Os magos da Contabilidade do Terreiro do Paço
Imaginem que têm uma pequena empresa familiar. Digamos, para simplificar ao absurdo, uma loja de roupa. Imaginem que precisam de dinheiro para tapar uns buracos, pagar salários, dado que as vossas receitas anuais não estão a chegar para cobrir os custos fixos. Os tempos são difíceis, logo vão ao banco pedir um empréstimo. Vamos simplificar: têm garantias, o banco considera-vos um bom cliente. Conseguem o empréstimo.
Agora o truque: Imaginem que registam o empréstimo como receita (o valor total que o banco vos dá), mas não reconhecem o passivo que vão ganhar (o valor total das prestações mais juros). Se mostrarem as demonstrações financeiras a alguém ele vai pensar "ena ena, muito saudável" porque não vão ver o empréstimo.
Não faz muito sentido pois não? "Claro que não Guilherme. Alias, o Plano Oficial de Contabilidade nem o permite. É fraude!". É fraude sim senhor. A não ser que a vossa "pequena empresa familiar" se chame Estado.
Imaginem agora que estão sentados no Ministério das Finanças, no Terreiro do Paço.

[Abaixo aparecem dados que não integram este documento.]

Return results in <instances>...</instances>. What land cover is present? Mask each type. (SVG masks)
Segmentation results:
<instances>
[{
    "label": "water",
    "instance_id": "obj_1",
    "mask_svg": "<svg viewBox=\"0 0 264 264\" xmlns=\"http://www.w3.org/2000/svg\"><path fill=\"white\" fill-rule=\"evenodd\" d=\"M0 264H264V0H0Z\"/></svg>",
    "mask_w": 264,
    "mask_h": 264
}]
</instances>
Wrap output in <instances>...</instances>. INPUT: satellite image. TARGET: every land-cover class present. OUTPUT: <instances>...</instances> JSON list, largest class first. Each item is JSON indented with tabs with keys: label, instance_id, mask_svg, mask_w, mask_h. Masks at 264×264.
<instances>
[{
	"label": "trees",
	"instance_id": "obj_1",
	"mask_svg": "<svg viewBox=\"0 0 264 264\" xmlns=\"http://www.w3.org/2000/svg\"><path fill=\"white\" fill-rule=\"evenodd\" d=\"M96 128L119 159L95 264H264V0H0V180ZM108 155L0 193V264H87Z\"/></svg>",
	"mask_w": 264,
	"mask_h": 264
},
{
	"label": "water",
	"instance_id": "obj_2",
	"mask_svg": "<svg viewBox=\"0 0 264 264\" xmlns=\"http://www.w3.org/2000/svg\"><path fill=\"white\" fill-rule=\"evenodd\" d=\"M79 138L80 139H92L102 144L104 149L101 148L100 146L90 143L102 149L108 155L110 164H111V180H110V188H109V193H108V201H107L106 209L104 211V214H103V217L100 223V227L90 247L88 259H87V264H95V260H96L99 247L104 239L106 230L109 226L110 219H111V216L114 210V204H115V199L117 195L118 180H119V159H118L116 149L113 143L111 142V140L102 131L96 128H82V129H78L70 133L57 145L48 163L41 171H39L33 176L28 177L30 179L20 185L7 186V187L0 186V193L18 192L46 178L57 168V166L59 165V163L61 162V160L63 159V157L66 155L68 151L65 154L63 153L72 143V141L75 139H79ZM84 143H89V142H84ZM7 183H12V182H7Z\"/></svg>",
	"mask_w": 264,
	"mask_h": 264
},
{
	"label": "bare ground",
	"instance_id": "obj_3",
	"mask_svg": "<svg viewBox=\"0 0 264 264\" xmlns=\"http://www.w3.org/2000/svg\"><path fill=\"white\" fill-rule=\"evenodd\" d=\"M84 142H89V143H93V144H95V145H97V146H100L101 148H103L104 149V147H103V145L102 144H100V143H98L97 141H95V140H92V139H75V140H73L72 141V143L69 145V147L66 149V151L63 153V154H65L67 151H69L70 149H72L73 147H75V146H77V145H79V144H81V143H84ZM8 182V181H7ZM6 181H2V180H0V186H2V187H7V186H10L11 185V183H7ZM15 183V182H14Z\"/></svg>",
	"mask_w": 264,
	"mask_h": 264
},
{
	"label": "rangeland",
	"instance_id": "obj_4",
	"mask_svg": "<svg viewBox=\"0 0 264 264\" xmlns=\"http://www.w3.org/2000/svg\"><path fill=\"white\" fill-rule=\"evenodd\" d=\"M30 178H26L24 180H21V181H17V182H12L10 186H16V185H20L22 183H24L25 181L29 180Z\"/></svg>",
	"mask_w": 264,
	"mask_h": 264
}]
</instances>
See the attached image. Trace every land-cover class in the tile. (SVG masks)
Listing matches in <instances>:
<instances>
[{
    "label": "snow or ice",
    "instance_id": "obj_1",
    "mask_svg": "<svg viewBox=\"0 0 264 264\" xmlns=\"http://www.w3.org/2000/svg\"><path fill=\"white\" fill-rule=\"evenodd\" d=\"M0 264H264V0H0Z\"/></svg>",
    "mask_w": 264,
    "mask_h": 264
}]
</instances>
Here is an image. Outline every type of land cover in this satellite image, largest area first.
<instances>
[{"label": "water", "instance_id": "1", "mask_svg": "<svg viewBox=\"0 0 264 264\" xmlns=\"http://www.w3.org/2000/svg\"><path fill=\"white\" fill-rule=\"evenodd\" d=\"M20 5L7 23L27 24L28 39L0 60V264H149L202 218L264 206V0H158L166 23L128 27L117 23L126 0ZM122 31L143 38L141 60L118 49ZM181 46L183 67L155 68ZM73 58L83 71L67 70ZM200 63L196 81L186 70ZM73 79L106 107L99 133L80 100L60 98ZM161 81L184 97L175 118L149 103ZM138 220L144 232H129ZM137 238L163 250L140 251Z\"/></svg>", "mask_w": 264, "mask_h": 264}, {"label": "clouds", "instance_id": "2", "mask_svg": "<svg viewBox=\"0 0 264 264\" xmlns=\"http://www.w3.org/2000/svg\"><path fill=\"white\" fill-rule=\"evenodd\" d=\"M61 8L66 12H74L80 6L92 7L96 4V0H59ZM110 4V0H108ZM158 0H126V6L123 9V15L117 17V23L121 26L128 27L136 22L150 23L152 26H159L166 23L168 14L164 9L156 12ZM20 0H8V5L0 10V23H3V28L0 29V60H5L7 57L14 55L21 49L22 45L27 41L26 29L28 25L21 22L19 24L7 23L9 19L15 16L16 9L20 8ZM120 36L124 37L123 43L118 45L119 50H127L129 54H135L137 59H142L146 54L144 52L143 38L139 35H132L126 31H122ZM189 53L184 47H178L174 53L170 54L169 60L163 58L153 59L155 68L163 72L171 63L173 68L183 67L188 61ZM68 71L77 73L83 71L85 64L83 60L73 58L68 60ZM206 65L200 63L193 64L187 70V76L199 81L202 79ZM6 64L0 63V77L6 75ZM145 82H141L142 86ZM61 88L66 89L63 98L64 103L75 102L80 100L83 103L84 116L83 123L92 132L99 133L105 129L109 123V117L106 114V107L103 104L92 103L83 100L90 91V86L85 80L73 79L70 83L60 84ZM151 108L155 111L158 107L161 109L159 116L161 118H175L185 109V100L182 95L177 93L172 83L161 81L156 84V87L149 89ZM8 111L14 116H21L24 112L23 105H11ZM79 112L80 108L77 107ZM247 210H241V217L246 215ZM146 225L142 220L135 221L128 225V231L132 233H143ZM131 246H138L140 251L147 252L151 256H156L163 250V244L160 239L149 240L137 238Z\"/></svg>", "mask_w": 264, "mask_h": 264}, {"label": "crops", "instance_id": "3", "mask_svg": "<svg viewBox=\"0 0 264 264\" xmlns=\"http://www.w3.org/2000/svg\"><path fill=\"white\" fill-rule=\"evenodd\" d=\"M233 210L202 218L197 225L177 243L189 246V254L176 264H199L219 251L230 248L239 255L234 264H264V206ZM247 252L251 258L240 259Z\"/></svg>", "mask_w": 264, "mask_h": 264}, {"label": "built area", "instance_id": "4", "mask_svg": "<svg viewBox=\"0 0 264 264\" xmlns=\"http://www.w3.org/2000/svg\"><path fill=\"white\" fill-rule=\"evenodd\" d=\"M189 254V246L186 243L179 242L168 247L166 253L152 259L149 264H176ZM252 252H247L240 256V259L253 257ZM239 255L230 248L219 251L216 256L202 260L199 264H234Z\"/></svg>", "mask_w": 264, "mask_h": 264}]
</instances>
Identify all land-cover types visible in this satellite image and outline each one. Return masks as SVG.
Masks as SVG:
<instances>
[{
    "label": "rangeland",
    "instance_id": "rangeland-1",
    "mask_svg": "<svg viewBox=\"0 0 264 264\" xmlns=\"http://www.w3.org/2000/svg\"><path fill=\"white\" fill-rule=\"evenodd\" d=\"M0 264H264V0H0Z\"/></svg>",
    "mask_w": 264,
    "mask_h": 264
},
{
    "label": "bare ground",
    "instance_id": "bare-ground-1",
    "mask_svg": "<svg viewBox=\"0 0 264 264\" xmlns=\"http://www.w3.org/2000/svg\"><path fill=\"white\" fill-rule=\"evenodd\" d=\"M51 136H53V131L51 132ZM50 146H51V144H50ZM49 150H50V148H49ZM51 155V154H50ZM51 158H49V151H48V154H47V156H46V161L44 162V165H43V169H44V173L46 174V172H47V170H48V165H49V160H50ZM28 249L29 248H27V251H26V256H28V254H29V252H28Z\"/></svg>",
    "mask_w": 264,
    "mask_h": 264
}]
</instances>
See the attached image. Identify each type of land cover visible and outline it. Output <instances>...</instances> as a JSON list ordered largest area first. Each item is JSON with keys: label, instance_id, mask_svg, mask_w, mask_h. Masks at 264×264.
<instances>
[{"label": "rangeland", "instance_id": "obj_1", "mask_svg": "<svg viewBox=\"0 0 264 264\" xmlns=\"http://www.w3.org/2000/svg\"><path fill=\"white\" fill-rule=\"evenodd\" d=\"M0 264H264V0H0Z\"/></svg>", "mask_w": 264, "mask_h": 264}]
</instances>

Mesma situação: precisam de dinheiro para pagar custos (despesa) porque não têm receita suficiente para cobrir tudo. E o "banco" (vulgo mercados de crédito) já não anda com muita paciência para vos aturar. Onde vão pedir um empréstimo? Aos pensionistas de uma, ou várias empresas privadas.
E não se iludam: a passagem do fundo de pensões da PT para o sistema nacional de pensões é um empréstimo. Mas com um twist: é registada a receita este ano (2,6 mil milhões de euros) mas não são registados o valor actual das responsabilidades. E aqui, as pensões a pagar no futuro, são equivalentes a "prestações de um empréstimo". É que, do ponto de vista de Contabilidade Pública, vocês, na posição de Ministro das Finanças, só necessitam de registar como Despesa o que vai sair dos cofres nesse ano. Não o que vai sair dos cofres nos próximos 50! E não, não é fraude. Bem vindos ao fantástico mundo da Contabilidade Pública.
Acham que isto já é assustador? Nahhhh... Fica ainda melhor:
O presidente do BCP, Carlos Santos Ferreira, disse ao "Jornal de Negócios" que a mudança [Passagem dos fundos de pensões dos bancos para o Estado] pode ficar acordada nos próximos dias e consagrada no Orçamento de Estado para 2011, pelo que teria efeitos já a partir de Janeiro. As conversas estão a ser lideradas pela Associação Portuguesa de Bancos que não esteve disponível para comentar. O Ministério das Finanças também não.
Nada como o maior sistema de pensões privado do país para tapar o buraco do próximo ano (ando a dizer isto ad nauseum há quase 6 meses: no mínimo o Governo precisa de mais 2 a 3 mil milhões de euros para em 2011 manter o défice constante!).
Assustados? Ainda não? Não se preocupem. Fica ainda melhor:
Os sistemas de fundos de pensões funcionam em modo "Capitalização". Vocês contribuem para contas privadas, geridas por um fundo de pensões. Isto quer dizer que tomam partido do efeito do juro composto, um efeito exponencial de crescimento. O sistema nacional de pensões do Estado é "pay-as-you-go", ou seja, vocês contribuem não para contas pessoais mas sim para pagar as pensões actuais, confiando que alguém contribuia para pagar as vossas. Problema: demografia!
Um sistema capitalizado precisa de menos contribuições mensais que um sistema pay-as-you-go. Basicamente, mesmo assumindo que os fundos de pensões dos bancos e da PT estão devidamente capitalizados e bem calculados, quando se alterar para o modo pay-as-you-go, a factura sobe, porque já não existe "efeito juro composto".
Alivio de curto prazo, muita dor potencial de longo prazo!